Sur place quelques têtes familières sur la scène toulousaine : du pas neuf mais toujours prêt à l’usage, du fripé de chez velours encore d’attaque, du blanchi sous le harnais militant sur monture écolo, de l’indéfectible soutien aux récalcitrants, aux faucheurs et aux sans papiers, du qui refuse d’expulser droit avec la raie du bon côté, têtes d’espiègles et bons yeux de vieux gosses. Le tout piqué de vrais jeunes gens, comme quoi la jeunesse n’est pas le naufrage de l’utopie comme voudraient nous le faire croire les marchands de prêt à penser.

Sans transition ni attente, la cérémonie démarre : sérieuse documentée et… jubilatoire quand elle fait l’éloge des quatre fidèles commis d’état, lauréats de l’année :
1- Hubert Derache , ancien Préfet, 1er prix pour l’Outre-mer. Mérité : à lui seul, à Mayotte, le bougre égale presque le chiffre de reconduites à la frontière, fixé pour l’ensemble de la France métropolitaine.
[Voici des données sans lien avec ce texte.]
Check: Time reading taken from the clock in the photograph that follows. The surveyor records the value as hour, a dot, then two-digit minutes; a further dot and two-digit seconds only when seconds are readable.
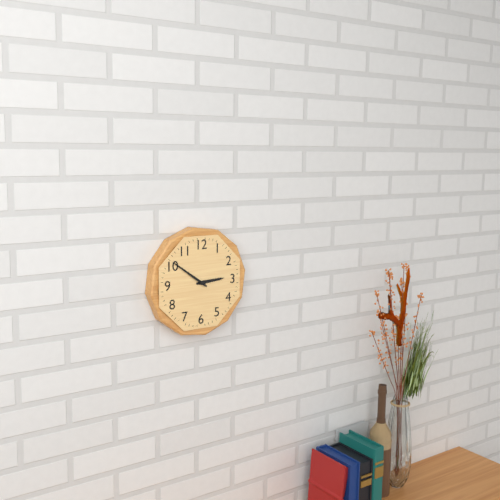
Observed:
2.51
2- Pierre De Bousquet, (Pas René certes, mais ça le fait toujours) préfet du Pas de Calais, 1er prix pour la métropole. Applaudissements et huées selon les sensibilités, face à l’hommage que lui rend l’acteur Dominique Collignon Maurin, époustouflant en VRP rance et boursouflé d’une certaine idée de la France .

3-Patrick Stéfanini préfet de Gironde, prix de l’innovation qui pour emplir ses quotas met en centre de détention un indien qui achetait son billet de retour pour Italie où il réside …avant de le raccompagner sous escorte à l’aéroport trois jours plus tard !
4-Mme Sophie Pauzat chef du bureau de l’asile et du contentieux des étrangers à la préfecture de Haute Garonne, Prix de la meilleure servante de l’état : particulièrement félicitée pour son amour du Gabonais absent, notre régionale du zèle n’a pour l’instant, pas réagi, contrairement au Ministère de l’intérieur et au sieur de Bousquet qui, si l’on en croit la Voix du Nord, aurait son trophée en travers du gosier et une plainte sous le coude.
Clôture sur un poème râblé et sanguin dont Serge Pey à le secret puis dispersion de la troupe avec un mot d’ordre : ne pas traîner sur place . En quittant le lieux j’apprends que ce jour est la date anniversaire de la mort d’un certain Bernard Réglat, figure de proue des Gari anti-franquistes, ex patriarche de l’imprimerie 34 et… concepteur de cette farce salutaire.
Salut Bernard, content de t’avoir revu.